St. Louis Bertrand celebrates 150 years

Dominican novices were among those who took part in a Mass Oct. 15 at St. Louis Bertrand Church to celebrate the parish’s 150th anniversary. The Mass and a dinner afterward wrapped up a year-long celebration.  (Record Photo by Ruby Thomas)
Dominican novices were among those who took part in a Mass Oct. 15 at St. Louis Bertrand Church to celebrate the parish’s 150th anniversary. The Mass and a dinner afterward wrapped up a year-long celebration. (Record Photo by Ruby Thomas)

By Ruby Thomas, Record Staff Writer
Archbishop Joseph E. Kurtz told parishioners of St. Louis Bertrand Church gathered to commemorate the parish’s 150th anniversary Oct. 15 that the “gift of service” characterizes their historic parish community.

The day’s celebration began with Mass celebrated by the archbishop and continued with a reception and dinner at the Downtown Marriott. The Mass and dinner wrapped up a year-long celebration that included an anniversary brunch, parish and neighborhood cookouts and monthly talks about the life of several Dominican friars who were canonized, including St. Thomas Aquinas and St. Albert the Great.

St. Louis Bertrand was established in 1866 by members of the Dominican Order. Father Edward Gorman, the current pastor, is a member of the Dominican Friars of the Province of St. Joseph. This year also marks the 800th anniversary of the founding of the Dominican Order by Spanish priest St. Dominic de Guzmán.

The current church, which stands at 1104 South Sixth St. in Old Louisville, was dedicated in 1873. The Dominican friars also operated an elementary school, which closed in the 1960s when families started moving away from downtown and into the suburbs, according to a press release from the parish.

During his homily Archbishop Kurtz described the English Gothic church as “beautiful,” calling attention to the “magnificent holy altar” built in the 1800s and the stained-glass windows depicting the 15 mysteries of the holy rosary.

“So many beautiful ways that you are called, in stone and in glass, to draw closer to the Lord,” said Archbishop Kurtz.

The archbishop said the parish has many gifts for which to be thankful, but “the gift of service,” which he said has long characterized St. Louis Bertrand, stands out.

“That desire to seek to serve others is something that has been constant” in the parish’s history, he said.

This desire to serve was evident during the great flood of 1937, when the Dominican fathers and parishioners opened the church’s doors to 350 people who’d been left homeless by the disaster, said Archbishop Kurtz.

Flood victims were housed in the parochial school building and an infirmary was set up in one of the classrooms. The women of the church volunteered to prepare meals in the priory kitchen and some washed dishes, said the press release. Volunteers transported those meals to the school building on a walkway made out of wooden planks laid across old school desks to keep them out of flood water on the parish grounds.

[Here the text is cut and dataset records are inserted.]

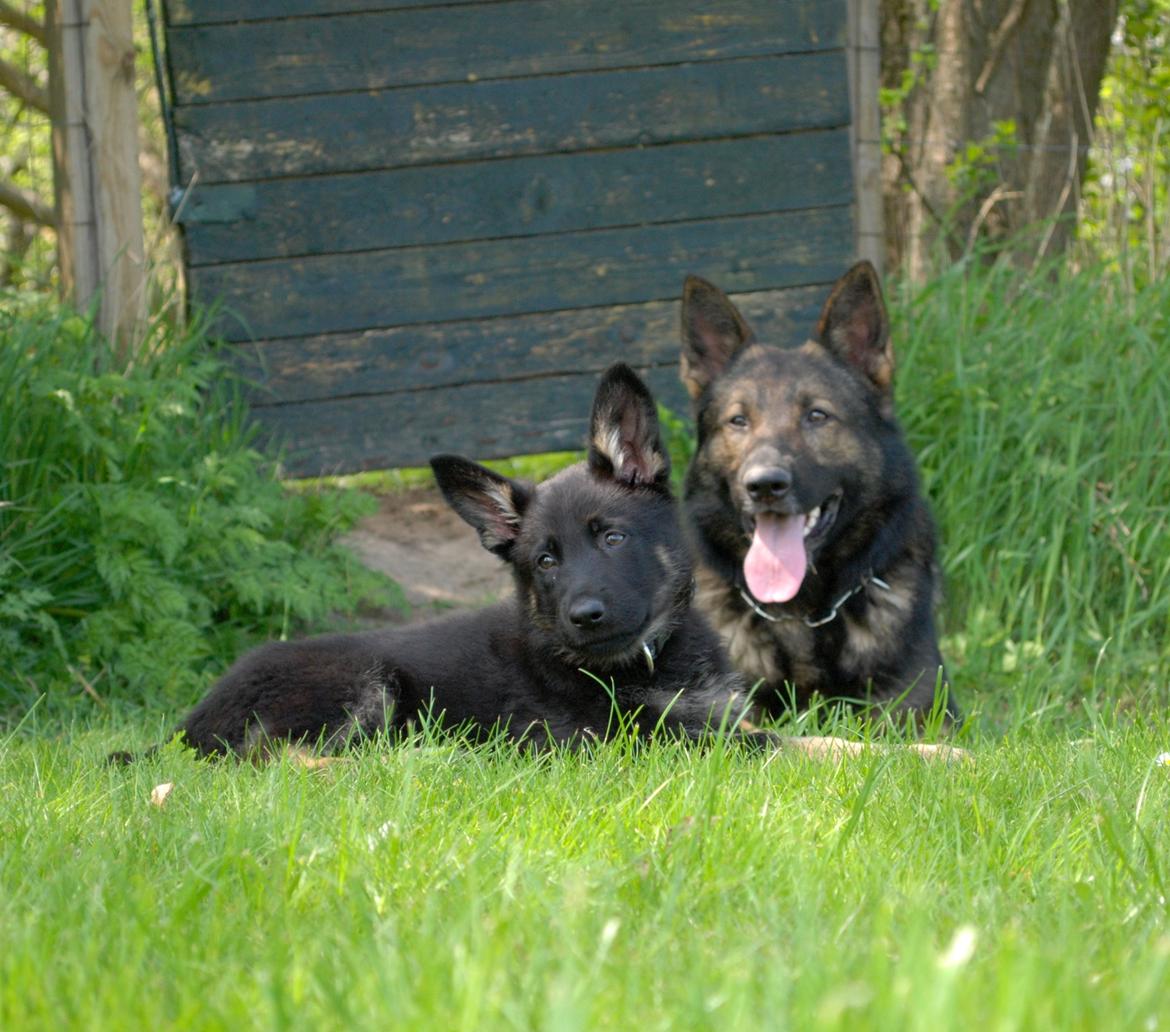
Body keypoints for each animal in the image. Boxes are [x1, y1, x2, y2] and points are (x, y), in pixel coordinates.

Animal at [136, 365, 767, 758]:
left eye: (613, 538)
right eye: (545, 560)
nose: (584, 616)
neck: (645, 658)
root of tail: (184, 732)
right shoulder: (629, 739)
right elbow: (771, 744)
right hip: (364, 684)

St. Louis Bertrand’s doors are still open to those who are in need. Father Gorman said the parish offers emergency aid to those who need food or help paying power bills. These services, he said, are available on Monday, Wednesday and Friday every week. And priests are available to hear confessions six days a week, as well.

This servant spirit, which lives in the church community, also characterized St. Louis Bertrand, the patron saint of the parish, said Archbishop Kurtz. St. Louis Bertrand was born in Valencia, Spain, in 1526 and entered the Dominican Order in 1544.

In 1562 he traveled to what is now Colombia in South America where he spent seven years preaching to the indigenous people and fighting for their rights, said the archbishop.

“He preached in a language that the indigenous people of that day understood. Because so many of them were poor and without a defender, he spoke up for them. He stuck with them. He became their spiritual father.”

Archbishop Kurtz referred to those who’d gathered as the “family of St. Louis Bertrand” and told them that the 150th anniversary celebration was a time to “renew” their “gift of faith” and to start preparing for the next 150 years.